Based on a play by Lutheran minister and Nazi victim, Kaj Munk, Ordet (a title which translates as The Word) is a remarkable film about spiritual and religious faith.

Morten Borgen is the devotedly religious patriarch of a farm run by his two sons, Mikkel, an agnostic who is married to the good-hearted Inger, and Anders, a young man in love with a girl from a neighbouring farm whose fundamentalist father refuses him for his unsuitable family. A third son, Johannes, has had a mental breakdown whilst studying to be a pastor and believes he’s Jesus Christ. When Inger becomes desperately ill in childbirth the different belief systems are brought into crisis.

Many viewers will see a communality with Bergman’s explorations into the nature of faith but Dreyer’s conclusion is radically different from anything Bergman ever arrived at. It is a testament to Dreyer’s mastery of his material and the intensity of his austere style that the extraordinary ending of the story seems entirely plausible. Ordet is a masterpiece from a director who tackled questions of the spiritual life in a unique way.

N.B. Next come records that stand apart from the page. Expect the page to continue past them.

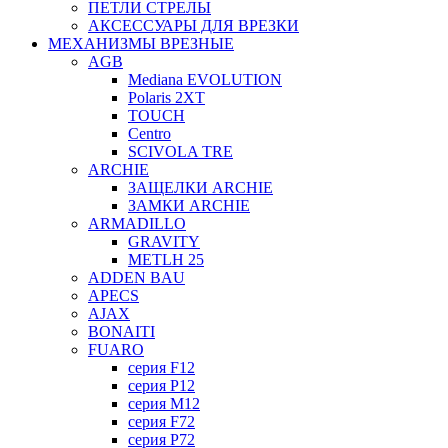
ПЕТЛИ СТРЕЛЫ
АКСЕССУАРЫ ДЛЯ ВРЕЗКИ
МЕХАНИЗМЫ ВРЕЗНЫЕ
AGB
Mediana EVOLUTION
Polaris 2XT
TOUCH
Centro
SCIVOLA TRE
ARCHIE
ЗАЩЕЛКИ ARCHIE
ЗАМКИ ARCHIE
ARMADILLO
GRAVITY
METLH 25
ADDEN BAU
APECS
AJAX
BONAITI
FUARO
серия F12
серия P12
серия M12
серия F72
серия P72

DVD Extras: Although there is some damage evidence, the transfer from a restored print is of excellent quality. Extras include 2 short films by Dreyer - Danish Village Church and Storstrom Bridge; an interview with Birgitte Federspiel who plays Inger that is taken from Torben Skedt Jensen's documentary on Dreyer, My Metier and an insert essay by film critic for The Chicago Reader, Jonathan Rosenbaum.